### Given passage
One thing you have to say about Apple is that its launches resonate far more than pretty much any other company in the world. The launch of the iPad brought the concept of the slate computer (we think of tablets as notebooks with swivel touchscreens) straight into the mass market.

This is both good and bad news for graphics chip-maker NVIDIA, which has combined ARM CPU designs with its own low-power graphics to make the Tegra family of SoCs. The latest one - generally referred to as Tegra 2 - uses the ARM Cortex A9 design to offer the first dual-core SoC, but its real differentiator is, of course, graphics.

This means that its optimal application is probably to run slates, which have greater graphics demands due to their larger screens. So it's great for NVIDIA that most people are now familiar with the slate, thanks to the iPad, but the bad news is that Apple has produced its own SoC, equivalent to Tegra, called the A4.

### Things to do
**A.** Revise the stretch of the Tegra passage from "One thing you" through "the mass market.", putting "tablet computer" in place of "slate computer".
**B.** Proceed with the Tegra passage, picking up right after its final sentence.
The records that come next have no connection to the passage above.

### Excerpted data

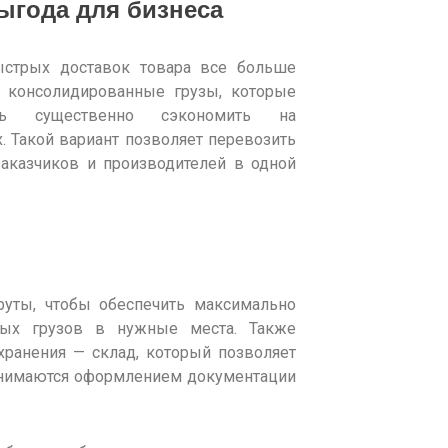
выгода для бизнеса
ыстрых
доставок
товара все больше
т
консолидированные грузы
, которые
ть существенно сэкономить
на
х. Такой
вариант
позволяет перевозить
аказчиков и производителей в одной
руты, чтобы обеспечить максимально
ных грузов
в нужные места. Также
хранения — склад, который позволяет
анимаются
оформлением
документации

* * *

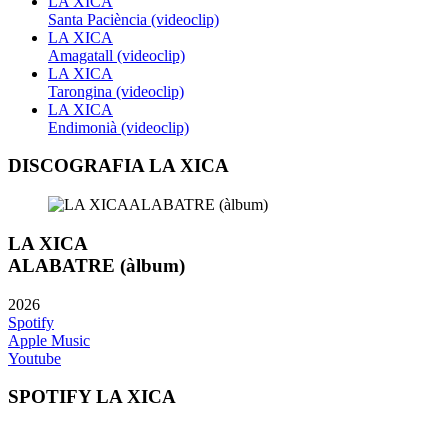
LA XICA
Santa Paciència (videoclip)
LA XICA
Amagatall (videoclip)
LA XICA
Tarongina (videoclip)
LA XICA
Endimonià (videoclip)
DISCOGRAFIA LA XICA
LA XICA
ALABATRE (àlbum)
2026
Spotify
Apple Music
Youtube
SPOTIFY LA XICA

### Responses by item number
**A.**
One thing you have to say about Apple is that its launches resonate far more than pretty much any other company in the world. The launch of the iPad brought the concept of the tablet computer (we think of tablets as notebooks with swivel touchscreens) straight into the mass market.

**B.**
So, in a nutshell, while NVIDIA's main competitors in the smartphone space remain the likes of Qualcomm and TI, in the slate market it's definitely Apple.

NVIDIA has recently released some more details about what makes the Tegra 2 chip tick. Despite it being the first dual-core CPU SoC, NVIDIA is sticking to its PC graphics argument that performance and power are optimised by taking as much of the processing burden as possible away from the CPU.

The image below is of a Tegra 2 chip, with the eight individual processor cores highlighted. Each one is optimised for its task and power managed both independently and globally. This means, in principle, that you get the most power-efficient processing for each task. On the next page we'll have a quick look at what each one does.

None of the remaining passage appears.